• Saved entries:
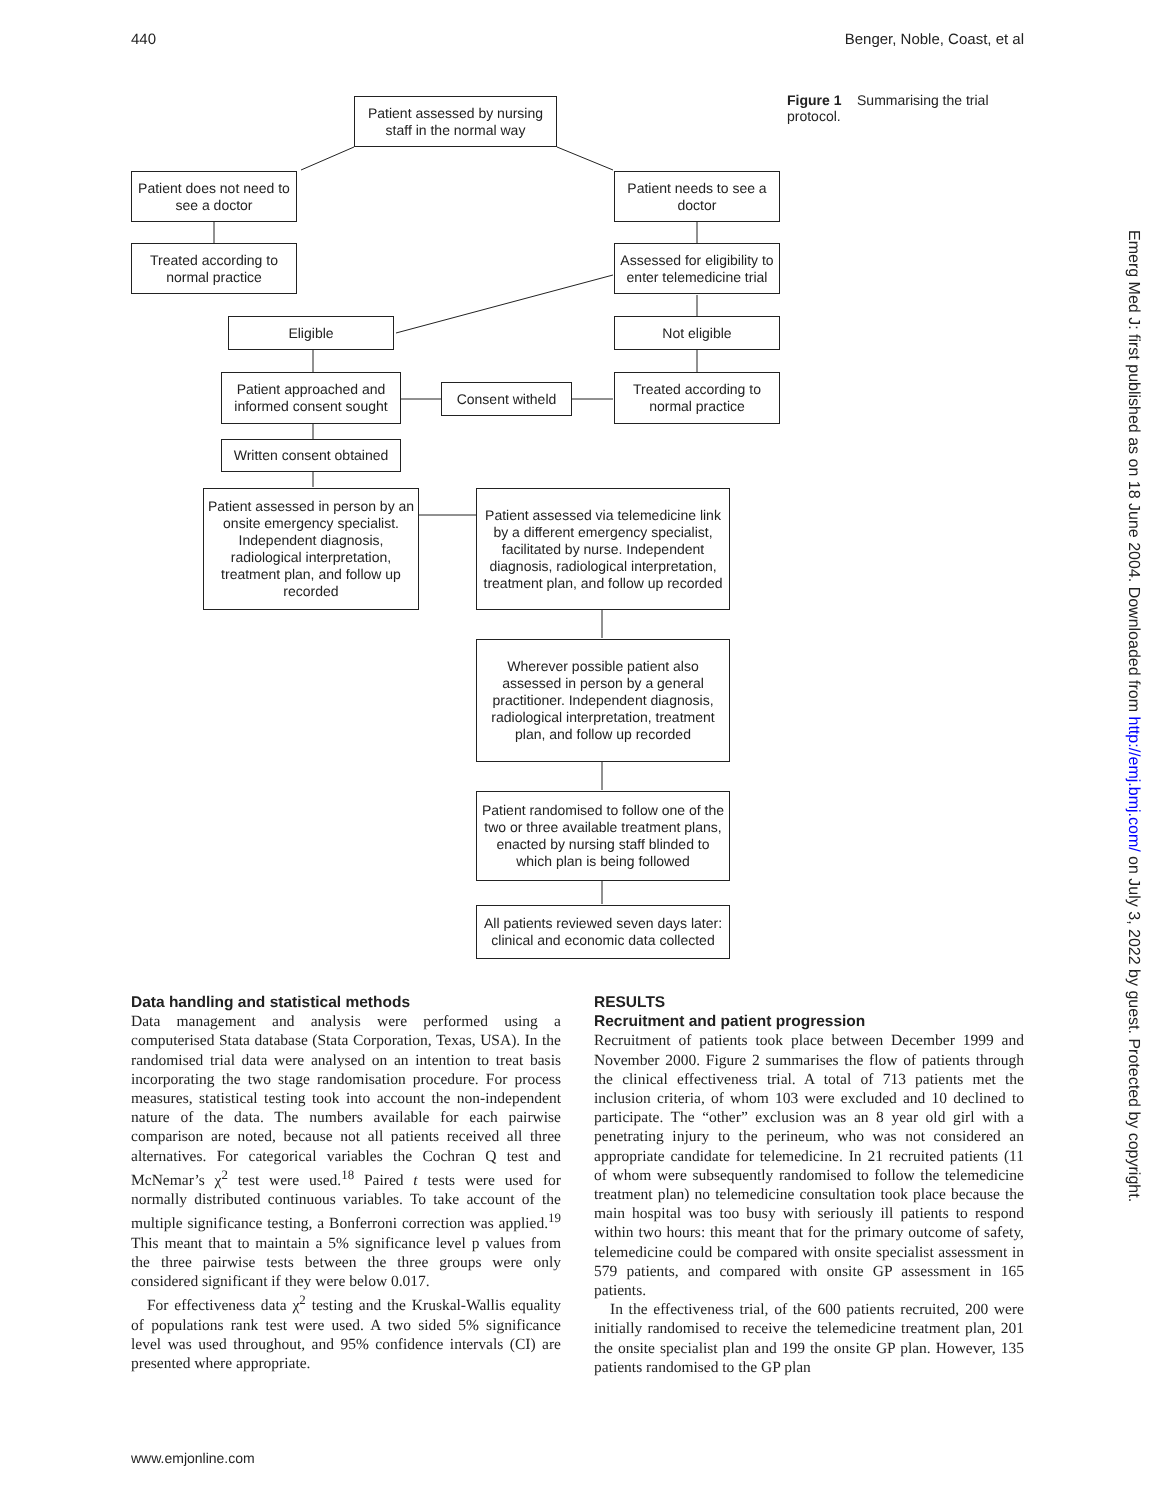440 Benger, Noble, Coast, et al
Patient assessed by nursing staff in the normal way
Figure 1 Summarising the trial protocol.
Patient does not need to see a doctor
Patient needs to see a doctor
Treated according to normal practice
Assessed for eligibility to enter telemedicine trial
Eligible Not eligible
Patient approached and informed consent sought
Consent witheld
Treated according to normal practice
Written consent obtained
Patient assessed in person by an onsite emergency specialist. Independent diagnosis, radiological interpretation, treatment plan, and follow up recorded
Patient assessed via telemedicine link by a different emergency specialist, facilitated by nurse. Independent diagnosis, radiological interpretation, treatment plan, and follow up recorded
Wherever possible patient also assessed in person by a general practitioner. Independent diagnosis, radiological interpretation, treatment plan, and follow up recorded
Patient randomised to follow one of the two or three available treatment plans, enacted by nursing staff blinded to which plan is being followed
All patients reviewed seven days later: clinical and economic data collected
Data handling and statistical methods
Data management and analysis were performed using a computerised Stata database (Stata Corporation, Texas, USA). In the randomised trial data were analysed on an intention to treat basis incorporating the two stage randomisation procedure. For process measures, statistical testing took into account the non-independent nature of the data. The numbers available for each pairwise comparison are noted, because not all patients received all three alternatives. For categorical variables the Cochran Q test and McNemar’s χ<sup>2</sup> test were used.<sup>18</sup> Paired t tests were used for normally distributed continuous variables. To take account of the multiple significance testing, a Bonferroni correction was applied.<sup>19</sup> This meant that to maintain a 5% significance level p values from the three pairwise tests between the three groups were only considered significant if they were below 0.017.
For effectiveness data χ<sup>2</sup> testing and the Kruskal-Wallis equality of populations rank test were used. A two sided 5% significance level was used throughout, and 95% confidence intervals (CI) are presented where appropriate.
RESULTS
Recruitment and patient progression
Recruitment of patients took place between December 1999 and November 2000. Figure 2 summarises the flow of patients through the clinical effectiveness trial. A total of 713 patients met the inclusion criteria, of whom 103 were excluded and 10 declined to participate. The “other” exclusion was an 8 year old girl with a penetrating injury to the perineum, who was not considered an appropriate candidate for telemedicine. In 21 recruited patients (11 of whom were subsequently randomised to follow the telemedicine treatment plan) no telemedicine consultation took place because the main hospital was too busy with seriously ill patients to respond within two hours: this meant that for the primary outcome of safety, telemedicine could be compared with onsite specialist assessment in 579 patients, and compared with onsite GP assessment in 165 patients.
In the effectiveness trial, of the 600 patients recruited, 200 were initially randomised to receive the telemedicine treatment plan, 201 the onsite specialist plan and 199 the onsite GP plan. However, 135 patients randomised to the GP plan
Emerg Med J: first published as on 18 June 2004. Downloaded from http://emj.bmj.com/ on July 3, 2022 by guest. Protected by copyright.
www.emjonline.com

• AIM OF THE TASK: Word for word and without any pictures, return all of the lines above.

• YOUR SOLUTION:
440 Benger, Noble, Coast, et al
Patient assessed by nursing staff in the normal way
Figure 1 Summarising the trial protocol.
Patient does not need to see a doctor
Patient needs to see a doctor
Treated according to normal practice
Assessed for eligibility to enter telemedicine trial
Eligible Not eligible
Patient approached and informed consent sought
Consent witheld
Treated according to normal practice
Written consent obtained
Patient assessed in person by an onsite emergency specialist. Independent diagnosis, radiological interpretation, treatment plan, and follow up recorded
Patient assessed via telemedicine link by a different emergency specialist, facilitated by nurse. Independent diagnosis, radiological interpretation, treatment plan, and follow up recorded
Wherever possible patient also assessed in person by a general practitioner. Independent diagnosis, radiological interpretation, treatment plan, and follow up recorded
Patient randomised to follow one of the two or three available treatment plans, enacted by nursing staff blinded to which plan is being followed
All patients reviewed seven days later: clinical and economic data collected
Data handling and statistical methods
Data management and analysis were performed using a computerised Stata database (Stata Corporation, Texas, USA). In the randomised trial data were analysed on an intention to treat basis incorporating the two stage randomisation procedure. For process measures, statistical testing took into account the non-independent nature of the data. The numbers available for each pairwise comparison are noted, because not all patients received all three alternatives. For categorical variables the Cochran Q test and McNemar’s χ<sup>2</sup> test were used.<sup>18</sup> Paired t tests were used for normally distributed continuous variables. To take account of the multiple significance testing, a Bonferroni correction was applied.<sup>19</sup> This meant that to maintain a 5% significance level p values from the three pairwise tests between the three groups were only considered significant if they were below 0.017.
For effectiveness data χ<sup>2</sup> testing and the Kruskal-Wallis equality of populations rank test were used. A two sided 5% significance level was used throughout, and 95% confidence intervals (CI) are presented where appropriate.
RESULTS
Recruitment and patient progression
Recruitment of patients took place between December 1999 and November 2000. Figure 2 summarises the flow of patients through the clinical effectiveness trial. A total of 713 patients met the inclusion criteria, of whom 103 were excluded and 10 declined to participate. The “other” exclusion was an 8 year old girl with a penetrating injury to the perineum, who was not considered an appropriate candidate for telemedicine. In 21 recruited patients (11 of whom were subsequently randomised to follow the telemedicine treatment plan) no telemedicine consultation took place because the main hospital was too busy with seriously ill patients to respond within two hours: this meant that for the primary outcome of safety, telemedicine could be compared with onsite specialist assessment in 579 patients, and compared with onsite GP assessment in 165 patients.
In the effectiveness trial, of the 600 patients recruited, 200 were initially randomised to receive the telemedicine treatment plan, 201 the onsite specialist plan and 199 the onsite GP plan. However, 135 patients randomised to the GP plan
Emerg Med J: first published as on 18 June 2004. Downloaded from http://emj.bmj.com/ on July 3, 2022 by guest. Protected by copyright.
www.emjonline.com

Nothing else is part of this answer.